Opened 9 years ago

Closed 9 years ago

Last modified 4 years ago

#3838 closed bug (fixed)

Performance issues with blackholes

Reported by: simonmar Owned by: simonmar
Priority: normal Milestone: 6.14 branch
Component: Runtime System Version: 6.12.1
Keywords: Cc: bos@…, tibbe
Operating System: Unknown/Multiple Architecture: Unknown/Multiple
Type of failure: Runtime performance bug Test Case:
Blocked By: Blocking:
Related Tickets: Differential Rev(s):
Wiki Page:

Description (last modified by simonmar)

The attached program demonstrates an acute performance problem when many threads are blocking on blackholes.

To run it:

$ cd event
$ cabal configure && cabal build
$ cd benchmarks
$ make thread-delay
$ ./thread-delay -n 20000

often the program completes in under a second, but sometimes it takes much longer (15s up to a minute).

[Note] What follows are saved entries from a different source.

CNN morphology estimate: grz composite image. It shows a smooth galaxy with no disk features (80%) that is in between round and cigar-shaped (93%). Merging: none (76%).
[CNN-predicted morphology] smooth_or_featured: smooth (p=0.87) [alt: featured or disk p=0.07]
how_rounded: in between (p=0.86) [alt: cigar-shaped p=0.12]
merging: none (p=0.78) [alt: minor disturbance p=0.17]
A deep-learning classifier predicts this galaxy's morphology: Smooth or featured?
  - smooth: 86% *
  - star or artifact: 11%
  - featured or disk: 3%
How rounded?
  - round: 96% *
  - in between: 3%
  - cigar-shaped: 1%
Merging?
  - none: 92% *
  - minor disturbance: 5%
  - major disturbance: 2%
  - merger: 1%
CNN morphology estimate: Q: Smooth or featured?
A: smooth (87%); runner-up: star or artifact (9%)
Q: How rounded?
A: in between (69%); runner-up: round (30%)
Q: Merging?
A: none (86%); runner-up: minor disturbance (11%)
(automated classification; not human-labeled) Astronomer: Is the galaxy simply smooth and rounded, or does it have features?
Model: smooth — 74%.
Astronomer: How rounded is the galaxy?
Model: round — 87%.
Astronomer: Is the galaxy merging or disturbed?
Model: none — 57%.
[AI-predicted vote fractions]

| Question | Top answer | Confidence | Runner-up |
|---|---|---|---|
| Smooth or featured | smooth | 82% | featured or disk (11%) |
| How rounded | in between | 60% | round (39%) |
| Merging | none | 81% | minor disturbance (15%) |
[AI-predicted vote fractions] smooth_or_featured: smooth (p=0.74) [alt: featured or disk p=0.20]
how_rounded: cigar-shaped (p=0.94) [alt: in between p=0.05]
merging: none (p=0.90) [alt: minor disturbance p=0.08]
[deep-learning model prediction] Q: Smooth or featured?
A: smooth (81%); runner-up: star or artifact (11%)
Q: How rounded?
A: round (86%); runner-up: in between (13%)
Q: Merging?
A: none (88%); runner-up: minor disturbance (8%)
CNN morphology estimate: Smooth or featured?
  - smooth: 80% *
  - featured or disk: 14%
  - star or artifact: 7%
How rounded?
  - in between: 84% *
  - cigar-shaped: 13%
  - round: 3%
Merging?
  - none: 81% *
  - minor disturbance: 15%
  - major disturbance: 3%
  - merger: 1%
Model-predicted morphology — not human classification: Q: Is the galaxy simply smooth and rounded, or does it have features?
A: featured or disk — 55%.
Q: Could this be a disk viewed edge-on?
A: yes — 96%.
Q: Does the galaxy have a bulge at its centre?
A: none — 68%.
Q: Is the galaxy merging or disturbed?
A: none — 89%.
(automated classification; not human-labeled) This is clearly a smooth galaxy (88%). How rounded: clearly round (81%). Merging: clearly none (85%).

I diagnosed the problem: in this program, thousands of threads compete to update a single IORef using atomicModifyIORef. If one of these threads is pre-empted while evaluating the thunk left in the IORef by atomicModifyIORef, then the thunk becomes a blackhole. From that point on, all the other threads become blocked on blackholes, as they each call atomicModifyIORef and evaluate the result.

Eventually there are thousands of threads on the blackhole queue, and since this queue is traversed at least once and possibly several times during GC, performance drops severely.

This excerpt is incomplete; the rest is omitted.